Segment Start: Supplied material

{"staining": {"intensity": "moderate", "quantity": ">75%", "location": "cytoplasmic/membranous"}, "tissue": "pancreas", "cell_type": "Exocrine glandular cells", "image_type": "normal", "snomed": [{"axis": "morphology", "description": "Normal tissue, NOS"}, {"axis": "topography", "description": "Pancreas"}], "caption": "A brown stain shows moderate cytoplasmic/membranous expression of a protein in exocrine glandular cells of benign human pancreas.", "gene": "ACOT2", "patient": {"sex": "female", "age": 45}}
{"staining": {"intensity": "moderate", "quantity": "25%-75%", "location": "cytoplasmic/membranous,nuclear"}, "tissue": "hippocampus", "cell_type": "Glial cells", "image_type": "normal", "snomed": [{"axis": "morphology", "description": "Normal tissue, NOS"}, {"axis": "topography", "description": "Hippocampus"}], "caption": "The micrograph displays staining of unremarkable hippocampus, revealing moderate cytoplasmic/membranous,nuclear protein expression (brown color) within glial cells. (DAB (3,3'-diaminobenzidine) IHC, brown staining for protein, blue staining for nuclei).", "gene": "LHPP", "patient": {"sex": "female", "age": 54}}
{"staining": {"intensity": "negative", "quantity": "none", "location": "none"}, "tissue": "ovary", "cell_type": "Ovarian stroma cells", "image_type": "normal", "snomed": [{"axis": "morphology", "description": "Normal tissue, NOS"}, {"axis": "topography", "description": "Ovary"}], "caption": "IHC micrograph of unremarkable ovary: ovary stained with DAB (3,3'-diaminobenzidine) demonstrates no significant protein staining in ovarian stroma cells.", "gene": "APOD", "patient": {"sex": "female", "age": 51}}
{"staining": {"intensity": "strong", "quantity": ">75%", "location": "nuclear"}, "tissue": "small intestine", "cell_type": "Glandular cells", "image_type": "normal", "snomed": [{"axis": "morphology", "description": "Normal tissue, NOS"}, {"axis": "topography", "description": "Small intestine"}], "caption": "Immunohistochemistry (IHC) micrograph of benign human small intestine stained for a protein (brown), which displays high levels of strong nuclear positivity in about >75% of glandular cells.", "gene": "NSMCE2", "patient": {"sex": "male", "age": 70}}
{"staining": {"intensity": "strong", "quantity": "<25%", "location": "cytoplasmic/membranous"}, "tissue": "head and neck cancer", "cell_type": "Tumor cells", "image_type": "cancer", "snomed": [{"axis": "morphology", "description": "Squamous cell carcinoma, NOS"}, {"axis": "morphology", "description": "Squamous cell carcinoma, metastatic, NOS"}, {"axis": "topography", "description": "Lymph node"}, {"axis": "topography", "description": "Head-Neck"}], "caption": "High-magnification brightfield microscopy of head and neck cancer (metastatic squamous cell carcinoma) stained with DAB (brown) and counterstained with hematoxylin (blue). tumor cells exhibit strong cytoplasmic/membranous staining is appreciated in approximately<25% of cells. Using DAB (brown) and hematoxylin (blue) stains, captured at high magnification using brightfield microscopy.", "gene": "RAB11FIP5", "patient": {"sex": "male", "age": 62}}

Segment End: Supplied material

What is required —
Type the records out again. Match them exactly.

Worked solution —
{"staining": {"intensity": "moderate", "quantity": ">75%", "location": "cytoplasmic/membranous"}, "tissue": "pancreas", "cell_type": "Exocrine glandular cells", "image_type": "normal", "snomed": [{"axis": "morphology", "description": "Normal tissue, NOS"}, {"axis": "topography", "description": "Pancreas"}], "caption": "A brown stain shows moderate cytoplasmic/membranous expression of a protein in exocrine glandular cells of benign human pancreas.", "gene": "ACOT2", "patient": {"sex": "female", "age": 45}}
{"staining": {"intensity": "moderate", "quantity": "25%-75%", "location": "cytoplasmic/membranous,nuclear"}, "tissue": "hippocampus", "cell_type": "Glial cells", "image_type": "normal", "snomed": [{"axis": "morphology", "description": "Normal tissue, NOS"}, {"axis": "topography", "description": "Hippocampus"}], "caption": "The micrograph displays staining of unremarkable hippocampus, revealing moderate cytoplasmic/membranous,nuclear protein expression (brown color) within glial cells. (DAB (3,3'-diaminobenzidine) IHC, brown staining for protein, blue staining for nuclei).", "gene": "LHPP", "patient": {"sex": "female", "age": 54}}
{"staining": {"intensity": "negative", "quantity": "none", "location": "none"}, "tissue": "ovary", "cell_type": "Ovarian stroma cells", "image_type": "normal", "snomed": [{"axis": "morphology", "description": "Normal tissue, NOS"}, {"axis": "topography", "description": "Ovary"}], "caption": "IHC micrograph of unremarkable ovary: ovary stained with DAB (3,3'-diaminobenzidine) demonstrates no significant protein staining in ovarian stroma cells.", "gene": "APOD", "patient": {"sex": "female", "age": 51}}
{"staining": {"intensity": "strong", "quantity": ">75%", "location": "nuclear"}, "tissue": "small intestine", "cell_type": "Glandular cells", "image_type": "normal", "snomed": [{"axis": "morphology", "description": "Normal tissue, NOS"}, {"axis": "topography", "description": "Small intestine"}], "caption": "Immunohistochemistry (IHC) micrograph of benign human small intestine stained for a protein (brown), which displays high levels of strong nuclear positivity in about >75% of glandular cells.", "gene": "NSMCE2", "patient": {"sex": "male", "age": 70}}
{"staining": {"intensity": "strong", "quantity": "<25%", "location": "cytoplasmic/membranous"}, "tissue": "head and neck cancer", "cell_type": "Tumor cells", "image_type": "cancer", "snomed": [{"axis": "morphology", "description": "Squamous cell carcinoma, NOS"}, {"axis": "morphology", "description": "Squamous cell carcinoma, metastatic, NOS"}, {"axis": "topography", "description": "Lymph node"}, {"axis": "topography", "description": "Head-Neck"}], "caption": "High-magnification brightfield microscopy of head and neck cancer (metastatic squamous cell carcinoma) stained with DAB (brown) and counterstained with hematoxylin (blue). tumor cells exhibit strong cytoplasmic/membranous staining is appreciated in approximately<25% of cells. Using DAB (brown) and hematoxylin (blue) stains, captured at high magnification using brightfield microscopy.", "gene": "RAB11FIP5", "patient": {"sex": "male", "age": 62}}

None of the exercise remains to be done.